Orts- und Kirchengeschichte
Kapelle, Ansicht von Südwesten, 1896

Kapelle, Ansicht von Südwesten, 1896

Im Gau Hastfala, später im Großen Freien gelegen und 1248 durch Gf. Heinrich von Lauenrode mit der Großen Gft. an Hzg. Otto von Braunschweig und Lüneburg verkauft. Die Zugehörigkeit zum braunschweigischen und lüneburgischen Landesteil wechselte mehrfach. Besitz hatten in Bilm im 14./15. Jh. auch die Bf. von Hildesheim, denen die Oberlehnsherrschaft zustand. 1359 überwies Bf. Heinrich von Hildesheim dem Kapitel St. Crucis eine Hufe in campis ville Billum und verlieh ihm das Obereigentum über vier weitere Hufen dort. 1512 fiel der Ort endgültig an Lüneburg. Die tatsächliche Herrschaft können die Welfen erst 1523 mit dem Ende der Hildesheimer Stiftsfehde durchsetzen. Amtsvogtei/Amt Ilten. – Seit 1974 Ortsteil von Sehnde.
Bilm ist von alters her nach Ilten eingepfarrt. Vermutlich bestand schon im 14. Jh. eine gotische Kapelle, die wohl nach dem Dreißigjährigen Krieg instandgesetzt wurde (Jahreszahl 1681 auf dem Wetterhahn). Nachdem sich das KapGb 1963 erneut „in einem sehr schlechten Zustand“ befunden hatte1, wurde es 1964/65 renoviert. Mit dem 1. Februar 2012 wurde die KapG aufgehoben. Rechtsnachfolgerin ist die KG Ilten.2

Kapellenbau

Rechteckiger, gotischer Bruchsteinsaalbau unter steilem Satteldach. Geputzte Balkendecke. Empore an der Westseite.

Fenster

Buntglasfenster (1965), gestaltet von Sigrid Kopfermann (Düsseldorf).3

Turm

Vierseitiger Dachreiter mit Pyramidenhelm auf dem westlichen Giebel.

Orgel

Kleines Harmonium auf der Westempore (Spende aus den USA, um 1900).

Geläut

Eine LG g’’ (Bronze, Gj. 1578, Christopher Hortenbach).

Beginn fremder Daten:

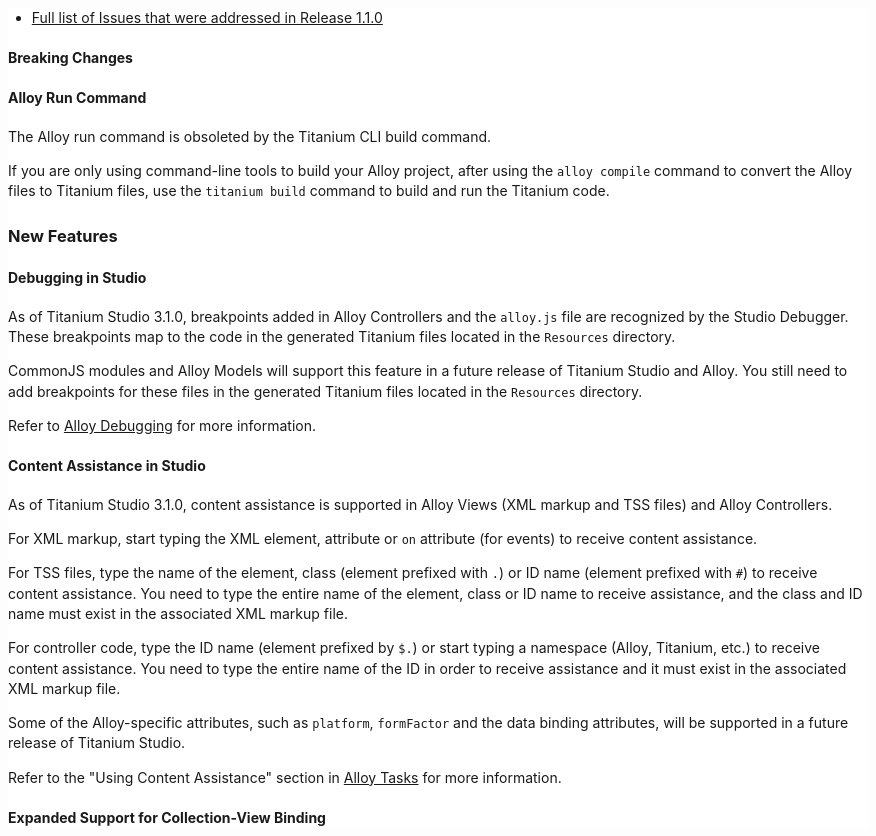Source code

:   * [Full list of Issues that were addressed in Release 1.1.0](https://jira.appcelerator.org/secure/IssueNavigator.jspa?mode=hide&requestId=15057)

#### Breaking Changes

#### Alloy Run Command

The Alloy run command is obsoleted by the Titanium CLI build command.

If you are only using command-line tools to build your Alloy project, after using the
`alloy compile` command to convert the Alloy files to Titanium files, use the `titanium build`
command to build and run the Titanium code.


### New Features

#### Debugging in Studio

As of Titanium Studio 3.1.0, breakpoints added in Alloy Controllers and the `alloy.js` file are
recognized by the Studio Debugger.  These breakpoints map to the code in the generated Titanium
files located in the `Resources` directory.

CommonJS modules and Alloy Models will support this feature in a future release of Titanium
Studio and Alloy.  You still need to add breakpoints for these files in the generated Titanium
files located in the `Resources` directory.

Refer to [Alloy Debugging](http://docs.appcelerator.com/platform/latest/#!/guide/Alloy_Debugging_and_Troubleshooting)
for more information.


#### Content Assistance in Studio

As of Titanium Studio 3.1.0, content assistance is supported in Alloy Views (XML markup and TSS
files) and Alloy Controllers.

For XML markup, start typing the XML element, attribute or `on` attribute (for events)
to receive content assistance.

For TSS files, type the name of the element, class (element prefixed with `.`) or ID name
(element prefixed with `#`) to receive content assistance.
You need to type the entire name of the element, class or ID name to receive assistance, and
the class and ID name must exist in the associated XML markup file.

For controller code, type the ID name (element prefixed by `$.`) or start typing a namespace
(Alloy, Titanium, etc.) to receive content assistance. You need to type the entire name of the ID
in order to receive assistance and it must exist in the associated XML markup file.

Some of the Alloy-specific attributes, such as `platform`, `formFactor` and the data binding
attributes, will be supported in a future release of Titanium Studio.

Refer to the "Using Content Assistance" section in
[Alloy Tasks](http://docs.appcelerator.com/platform/latest/#!/guide/Alloy_Tasks) for more information.


#### Expanded Support for Collection-View Binding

Landeskirchliches Archiv Hannover

A 1 Nr. 6168 (Pfarroffizialsachen); D 52 (EphA Burgdorf).

Literatur

A: Aust/Benne u. a., Kirchen, Klöster, Kapellen, S. 296; Wolff, KD Kr. Burgdorf und Fallingbostel, S. 12.


Fußnoten

  1. LkAH, B 2 G 9/Bilm (Beglaubigter Auszug aus dem Protokollbuch, 16.09.1963).
  2. KABl. 2012, S. 63.
  3. Tuchscherer, Werkverzeichnis Kopfermann, S. 1082 (mit Abb.), WVZ Nr. KoF/1965/02.